Ian Watmore is to leave his role as ECB chair after little more than a year.
Watmore cited a desire to look after his "own wellbeing and that of the game which I love" in a resignation statement on Thursday.
The decision, which comes after the 63-year-old received considerable criticism for the ECB board's decision to withdraw England's men and women from scheduled tours of Pakistan, is said to be mutual.
Watmore said: "It is with regret that I step down as chair of the ECB, but I do so in mindfulness of my own wellbeing and that of the game which I love. I was appointed to the post in a pre-pandemic era, but Covid has meant the role and its demands on time are dramatically different to all our original expectations, which has taken a personal toll on me.
"Given this, the board and I feel the ECB will be better served by a new chair to take it forward post pandemic. Leaving now, at the end of the season, gives the board time to find a new chair to support cricket through the challenges of the 2022 season and beyond.
Watmore also left his position at the Civil Service Commission in September and recently became a grandfather.
Ian Watmore has left the ECB
He had been due to attend the annual Cricket Writers' Club lunch at The Oval on Tuesday but withdrew 24 hours before, raising questions about what was taking place behind the scenes at the ECB.
His social media profiles have been removed.
"I would now like to retire completely from work and enjoy our great game as a spectator," he said.
Deputy chair Barry O'Brien will assume the role in an interim capacity. O'Brien has already indicated to the ECB board that he does not intend to stand for the post on a full-time basis.
Watmore's 10-month tenure at the ECB was turbulent.
Appointed in February 2020, prior to the onset of the Covid-19 pandemic, he was eventually cleared to take on the role in May of last year following an internal review by the ECB of his conduct during a short period on the board of the English Football League.
Watmore was cleared of any wrongdoing by the three-person panel of directors, which included O'Brien, Katie Bickerstaffe and Martin Darlow.
Once in position - he joined formally at the end of August 2020, Watmore, the first salaried chairman of the ECB, was left to contend with the fallout from the destructive impact of the novel coronavirus on English cricket.
The ECB lost around £100million in revenue as matches were staged behind closed doors, while 62 ECB employees would later be made redundant.

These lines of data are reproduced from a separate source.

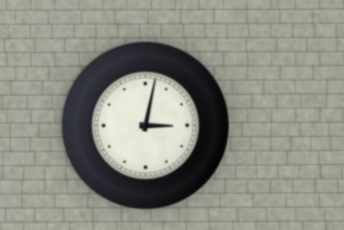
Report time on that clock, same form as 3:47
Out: 3:02
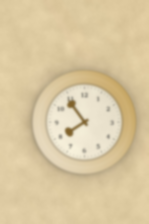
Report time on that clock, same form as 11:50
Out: 7:54
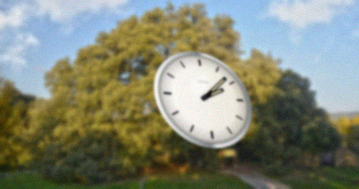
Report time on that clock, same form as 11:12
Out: 2:08
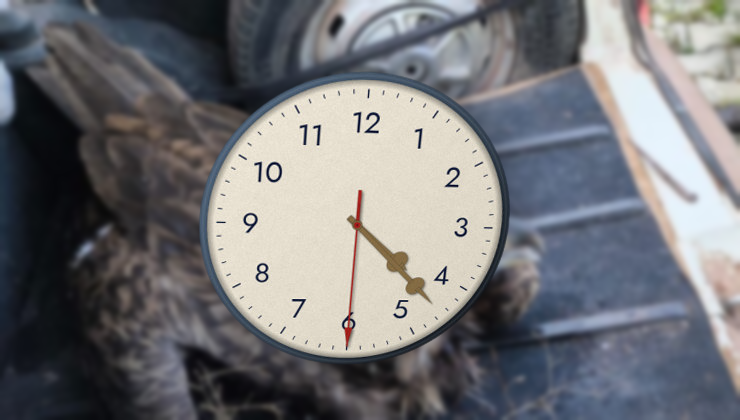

Furthermore, Watmore's tenure included the launch of The Hundred - the baby of his predecessor Colin Graves, with the concept proving widely divisive despite encouraging attendances and TV and digital interest during its inaugural season.
Watmore was in the position at the ECB for 10 months
In recent weeks, focus has shifted to the ECB board's decision to withdraw from touring Pakistan, citing a combination of mental health concerns for the players and the security situation in the country.
Players were not consulted prior to the decision being made, by Watmore's own admission in an interview with the Daily Mail, while safety claims did not tally with UK Foreign Office advice.
O'Brien said: "We are grateful to Ian for everything he has contributed during his time at the ECB. He has helped guide the game through an incredibly challenging period, where despite the impact of Covid we were able to stage a busy summer of men’s and women’s domestic and international cricket. He also leaves with the recreational game in a strong position, with record numbers playing the game this summer, which I know will please him enormously as a lover of the grass roots of sport. We wish him the best for the future.
"We will shortly begin a process to appoint a new chair to lead the ECB, as the organisation continues to deliver on its ambitions to grow the game and create an increasingly inclusive and welcoming sport for all."